Project Description
IL MIO IRAN
MAXXI – Museo nazionale delle arti del XXI secolo, Roma, 2014
Ascoltando gli altri, ho capito che la testimonianza si arricchisce quando siamo dieci persone, cento persone, perché avendo la mia esperienza non potevo immaginare l’esperienza degli altri, e in questo senso sentire altre storie mi ha dato una meravigliosa comprensione di come si può testimoniare.
Helia Hamedani, partecipante al progetto
Quale potenziale assuma la narrazione nell’incontro con opere che testimoniano una storia recente e controversa (richiamando vissuti anche dolorosi come l’esilio dal proprio Paese, le sofferenze e le ferite della guerra) lo si può intuire dalle parole delle persone che hanno partecipato al progetto “Il mio Iran”.
Foto di Giovanni Gervasi e Marco Riccardi
“Il mio Iran”, curato da Marta Morelli (Dipartimento Educazione del MAXXI) e Silvia Mascheroni, coinvolge alcuni cittadini di origini iraniana nella produzione e condivisione di interpretazioni “altre” rispetto alla lettura curatoriale del proprio patrimonio più recente, esposto al MAXXI nella mostra temporanea Unedited History. Iran 1960-2014.
Un laboratorio di scrittura partecipata ha portato alla creazione di 12 storie, raccolte in una brochure dedicata e rielaborate in forma di didascalie esposte accanto alle opere (nello stesso formato delle didascalie storico-artistiche, ma in un colore diverso); le videointerviste ai partecipanti sono state proiettate a conclusione del percorso espositivo per tutta la durata della mostra.
I testi integrali delle narrazioni sono pubblicati in S. Bodo, S. Mascheroni, M. G. Panigada (a cura di), Un patrimonio di storie.
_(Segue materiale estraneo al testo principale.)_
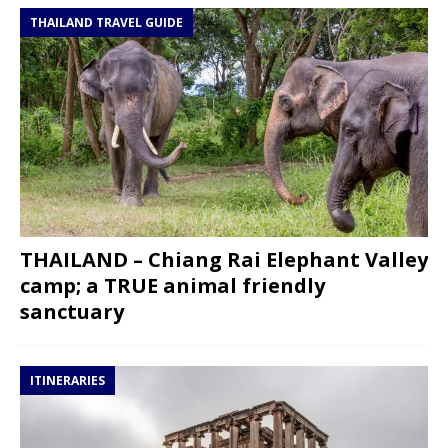
THAILAND TRAVEL GUIDE
THAILAND – Chiang Rai Elephant Valley
camp; a TRUE animal friendly
sanctuary
ITINERARIES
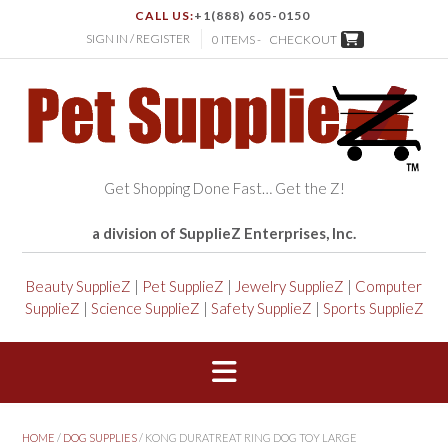
CALL US:
+1(888) 605-0150
SIGN IN / REGISTER
0 ITEMS -
CHECKOUT
Get Shopping Done Fast… Get the Z!
a division of SupplieZ Enterprises, Inc.
Beauty SupplieZ
|
Pet SupplieZ
|
Jewelry SupplieZ
|
Computer
SupplieZ
|
Science SupplieZ
|
Safety SupplieZ
|
Sports SupplieZ
HOME
/
DOG SUPPLIES
/ KONG DURATREAT RING DOG TOY LARGE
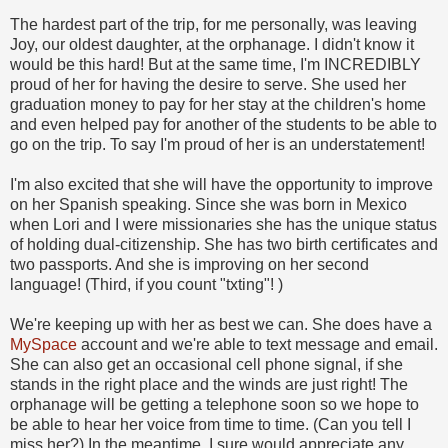
The hardest part of the trip, for me personally, was leaving
Joy, our oldest daughter, at the orphanage. I didn't know it
would be this hard! But at the same time, I'm INCREDIBLY
proud of her for having the desire to serve. She used her
graduation money to pay for her stay at the children's home
and even helped pay for another of the students to be able to
go on the trip. To say I'm proud of her is an understatement!
I'm also excited that she will have the opportunity to improve
on her Spanish speaking. Since she was born in Mexico
when Lori and I were missionaries she has the unique status
of holding dual-citizenship. She has two birth certificates and
two passports. And she is improving on her second
language! (Third, if you count "txting"!
)
We're keeping up with her as best we can. She does have a
MySpace
account and we're able to text message and email.
She can also get an occasional cell phone signal, if she
stands in the right place and the winds are just right! The
orphanage will be getting a telephone soon so we hope to
be able to hear her voice from time to time. (Can you tell I
miss her?) In the meantime, I sure would appreciate any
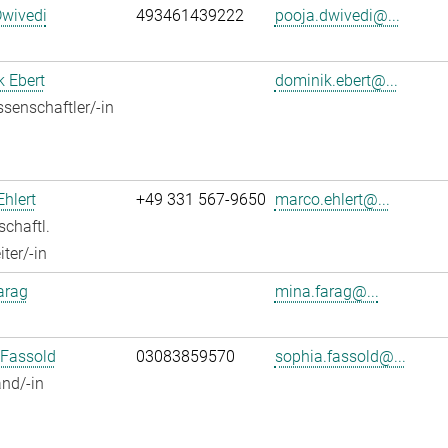
Dwivedi
493461439222
pooja.dwivedi@...
 Ebert
dominik.ebert@...
senschaftler/-in
hlert
+49 331 567-9650
marco.ehlert@...
chaftl.
ter/-in
arag
mina.farag@...
 Fassold
03083859570
sophia.fassold@...
nd/-in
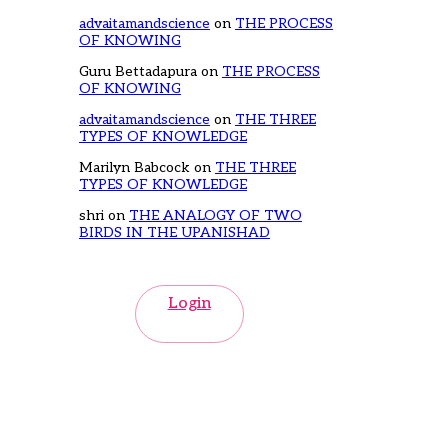
advaitamandscience
on
THE PROCESS
OF KNOWING
Guru Bettadapura
on
THE PROCESS
OF KNOWING
advaitamandscience
on
THE THREE
TYPES OF KNOWLEDGE
Marilyn Babcock
on
THE THREE
TYPES OF KNOWLEDGE
shri
on
THE ANALOGY OF TWO
BIRDS IN THE UPANISHAD
Login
La narrazione nei musei, una risorsa per la cittadinanza culturale (Mimesis Edizioni, 2016).
Qualche estratto dalle narrazioni
Giovanissimi volontari in fila per mettere la propria vita al servizio della patria, feriti e martiri caduti sulla terra giallastra delle trincee, locali fatiscenti adibiti ad ambulatori d’emergenza…
Le fotografie di Bahman Jalali mi riportano agli anni ottanta, lunghi pomeriggi ad aspettare il programma per ragazzi in TV, la voce entusiasta dell’annunciatore e quella musica simile ad una marcia di guerra.
Una volta mio figlio mi ha chiesto: “Mamma, esiste un modo per cancellare un pezzetto della memoria per non ricordare alcune cose che ti fanno male?”
Qualche anno dopo la Rivoluzione, scrivendo ai miei genitori, venni a sapere che il nome della nostra via a Teheran non era più “via Upupa dell’Ovest”, ma “via del Martire Shafapei”: il ragazzo che nei miei ricordi giocava a pallone dava il suo nome alla nostra via, perché ucciso nella guerra Iran-Iraq.
L’upupa aveva spiccato il volo e con lei un piccolo universo.
Mi chiedo cosa avrei fatto, se fossi rimasta in Iran a studiare cinema come ho sempre desiderato.
In una società al limite del paradosso, dove le definizioni sono nette e le sfumature spesso inesistenti, ammiro la sua sensibilità e il suo coraggio nel tentativo di conoscere l’altro superando i confini.
Avevo sei anni e conoscevo la regola del gioco: dopo la sirena non si doveva prendere l’ascensore. Il mio momento avventuroso era correre nel buio verso le scale, parlare a voce bassa, con l’urlo delle sirene nelle orecchie, e raggiungere il parcheggio, il nostro rifugio.
Poi continuo a raccontare storie e fantasie e non so più quanto siano vere e quanto manipolate o censurate dalla mia coscienza. Molte volte ho la sensazione di esagerare, di abbandonarmi al piacere teatrale di raccontare bugie, per quanto risultino strane e impossibili anche a me stessa. Perché non voglio proprio pensare che la guerra fosse così vera, così vicina e dolorosa.